**Request**
Copy out each line from the material where the word "font" is found.

------

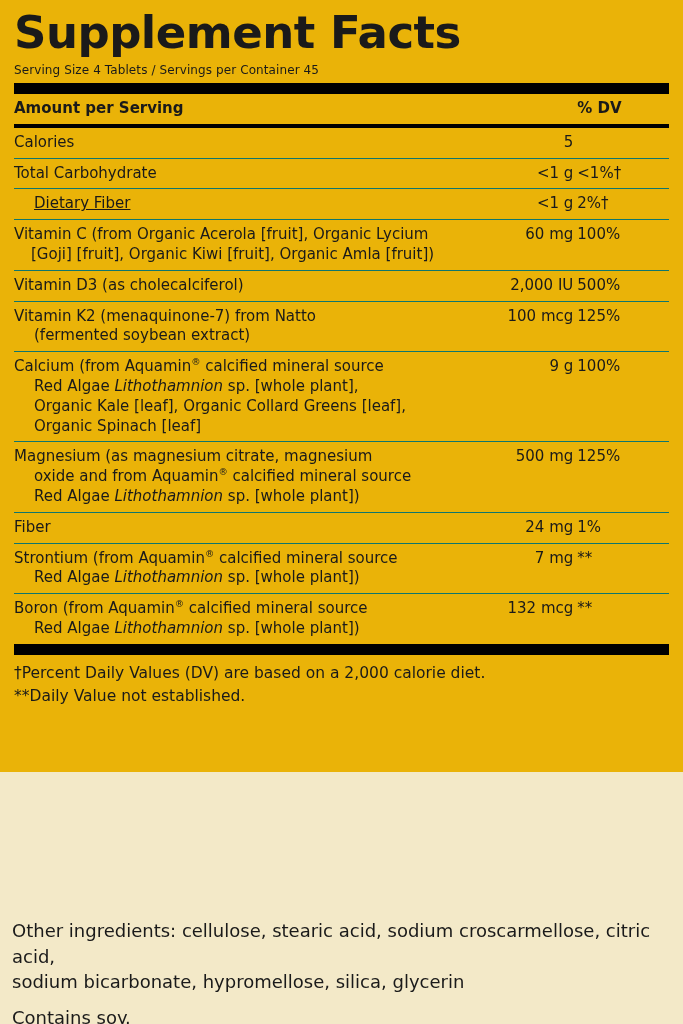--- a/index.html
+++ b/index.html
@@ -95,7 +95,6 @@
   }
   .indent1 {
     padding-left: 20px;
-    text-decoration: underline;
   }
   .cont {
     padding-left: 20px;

------

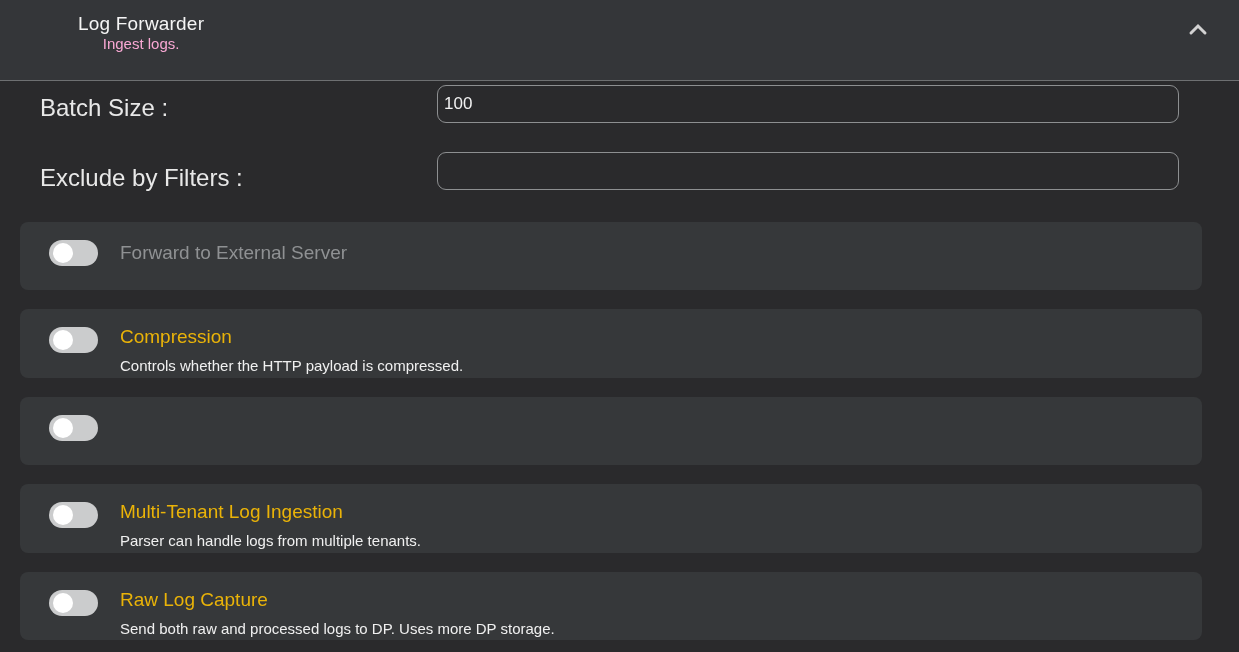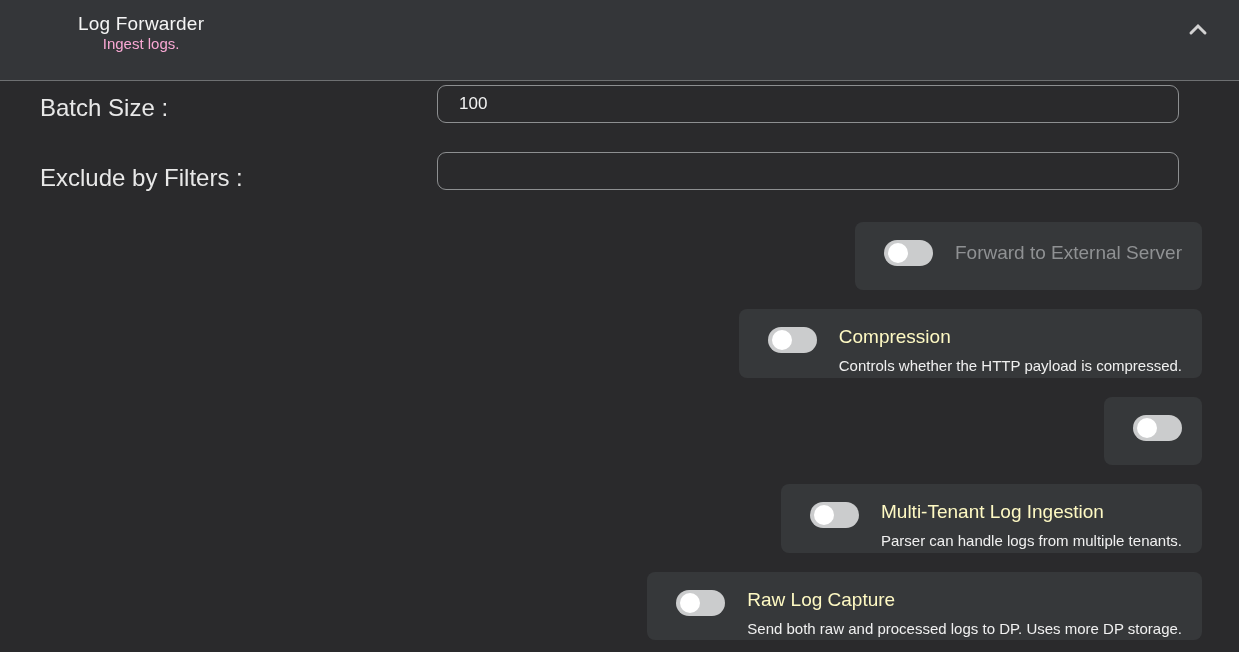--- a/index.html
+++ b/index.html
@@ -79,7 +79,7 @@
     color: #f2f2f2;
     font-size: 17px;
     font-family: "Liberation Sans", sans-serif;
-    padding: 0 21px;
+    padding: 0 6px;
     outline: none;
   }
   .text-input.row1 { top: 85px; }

------

**Solution to this problem**
     font-size: 17px;
     font-family: "Liberation Sans", sans-serif;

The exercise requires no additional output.